Tout cela a conduit à une meilleure connaissance et à une écoute mutuelle affinée, dont les timbres émis en ont été progressivement les témoins. Le summum de ce chemin de fraternité a été d’une certaine façon le timbre de 2005 « à la mort du pape Jean-Paul II », représenté au Mur des Lamentations, devenant ainsi le premier Pape à figurer sur un timbre postal israélien. Quand, en 1961, Paul VI fit un pèlerinage en Terre Sainte, peut-être aussi à cause du très court laps de temps entre l’annonce et le voyage, Israël se limita à deux oblitérations spéciales qui eurent littéralement un succès fou.

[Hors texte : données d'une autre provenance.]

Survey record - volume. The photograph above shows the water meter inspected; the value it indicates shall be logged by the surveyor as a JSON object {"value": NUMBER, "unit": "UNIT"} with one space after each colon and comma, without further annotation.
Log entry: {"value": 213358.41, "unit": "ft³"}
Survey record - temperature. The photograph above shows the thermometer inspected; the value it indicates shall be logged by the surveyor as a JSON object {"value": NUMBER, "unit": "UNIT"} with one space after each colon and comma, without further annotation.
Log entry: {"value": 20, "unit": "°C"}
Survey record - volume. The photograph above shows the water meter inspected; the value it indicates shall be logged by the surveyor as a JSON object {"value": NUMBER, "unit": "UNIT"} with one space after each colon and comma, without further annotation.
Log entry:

Initiatives postales précédentes
Avec Benoît XVI, débutèrent les émissions conjointes Israël-Vatican et, les productions « personnalisées » de souvenirs, pour la plupart destinées aux collectionneurs. Productions obtenues sur la base des timbres des émissions précédentes, complétés par un bandeau utilisé pour reproduire les édifices religieux qui jalonnaient le pèlerinage du Pape et les portraits du Pape (NB : ces dernières productions n’étaient pas des timbres). Ont été produits également des timbres automatiques avec une image de l’église de l’Annonciation à Nazareth et un détail de la statue de saint Pierre avec ses clés, qui se trouve au Vatican. En 2009 et 2010, ces productions postales nombreuses et significatives ont été présentées au Pape par des délégations de la Poste israélienne, conduites par l’ambassadeur de l’époque au Saint-Siège, Mordechay Lewy.

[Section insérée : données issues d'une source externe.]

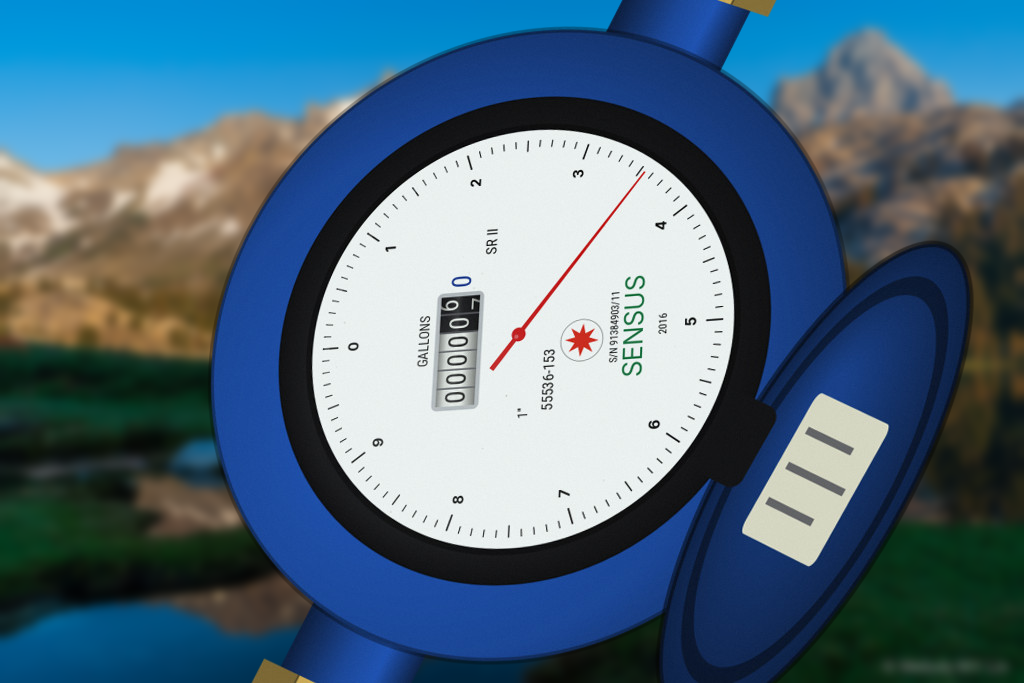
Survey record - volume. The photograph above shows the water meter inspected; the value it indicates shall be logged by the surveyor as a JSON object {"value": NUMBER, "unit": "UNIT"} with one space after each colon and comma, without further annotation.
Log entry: {"value": 63.5, "unit": "gal"}
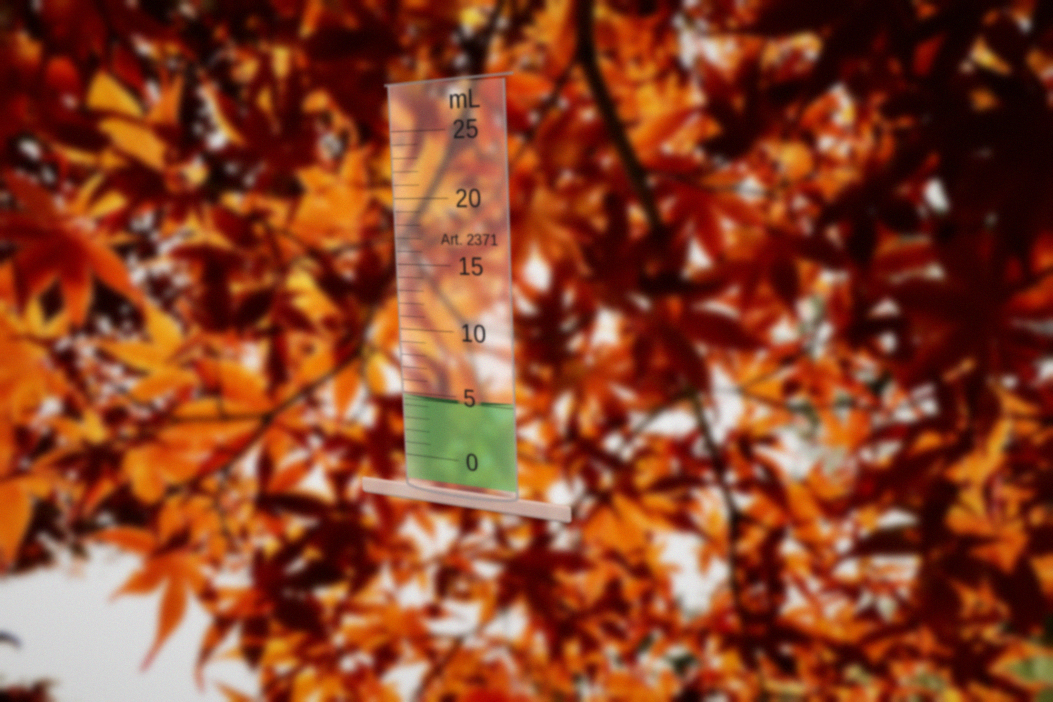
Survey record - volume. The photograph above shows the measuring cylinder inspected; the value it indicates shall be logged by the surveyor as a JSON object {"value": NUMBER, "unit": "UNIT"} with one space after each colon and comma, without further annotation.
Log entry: {"value": 4.5, "unit": "mL"}
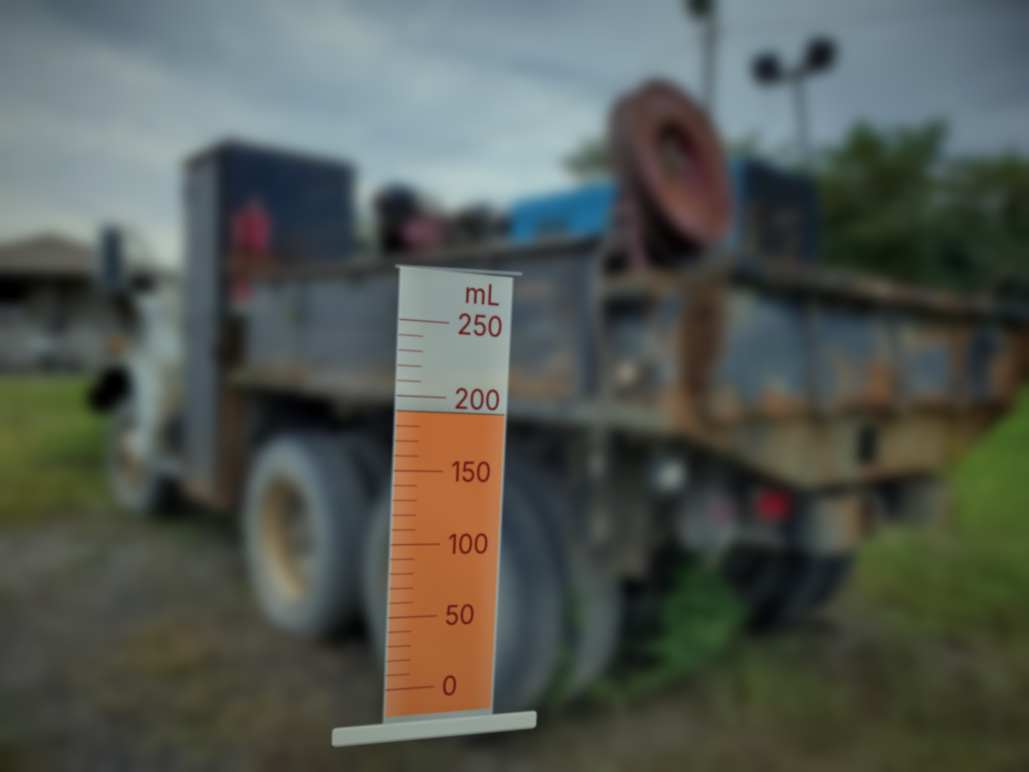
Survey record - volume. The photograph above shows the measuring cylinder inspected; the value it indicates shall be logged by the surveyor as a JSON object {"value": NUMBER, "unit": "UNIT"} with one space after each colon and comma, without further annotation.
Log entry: {"value": 190, "unit": "mL"}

En 2014, le pape François fit un pèlerinage en Terre Sainte, immédiatement accueilli par Israël avec un timbre automatique représentant l’église du Saint-Sépulcre et deux mini-feuillets personnalisés, comprenant chacun 12 timbres de 2 shekels représentant pour le premier tout autant d’images que de lieux saints et pour le second des photos du pape François prises pendant son pèlerinage.

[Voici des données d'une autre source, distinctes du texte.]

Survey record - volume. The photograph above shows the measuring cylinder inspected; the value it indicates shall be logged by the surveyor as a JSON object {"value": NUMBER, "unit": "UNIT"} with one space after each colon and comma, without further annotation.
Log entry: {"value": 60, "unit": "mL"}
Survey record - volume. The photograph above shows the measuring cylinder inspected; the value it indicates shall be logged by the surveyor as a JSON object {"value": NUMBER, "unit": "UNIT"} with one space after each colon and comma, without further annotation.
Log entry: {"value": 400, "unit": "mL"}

Le 2 septembre 2015, en souvenir du voyage de l’année précédente, deux feuillets sont arrivés : celui du Vatican et celui d’Israël. Le Vatican a accordé une attention particulière à l’Etat hébreu. Alors que pour les quatre autres destinations internationales visitées en 2014 (Albanie, institutions européennes basées à Strasbourg, Turquie, Corée du Sud), il y a eu des commémorations postales avec des timbres ordinaires, le pèlerinage en Terre Sainte a, quant à lui, été salué par un feuillet. La basilique du Saint-Sépulcre y était représentée, insérée dans une vue de Jérusalem avec le mont Sion et l’église de la Dormition qui occupe la partie inférieure du feuillet, sur laquelle se détache la figure souriante du pape François. Cette dernière image qui, concernant l’émission en Israël – la Poste israélienne ne représentant pas de personnalités vivantes sur le timbre -, a été remplacée par les phrases suivantes : « Ensemble, nous pouvons apporter une grande contribution à la cause de la paix » et « lutter résolument contre toute forme d’antisémitisme et les différentes autres formes de discrimination ».
Le feuillet vaticano-israélien à l’occasion du 25e anniversaire des relations diplomatiques est distribué à partir de ce jour. Demain, le 11 septembre, en marge de l’audience générale du mercredi, il sera présenté en deux versions au pape François par l’ambassadeur d’Israël près le Saint-Siège, Oren David, et par Mauro Olivieri, directeur du Bureau philatélique et numismatique de la Cité du Vatican.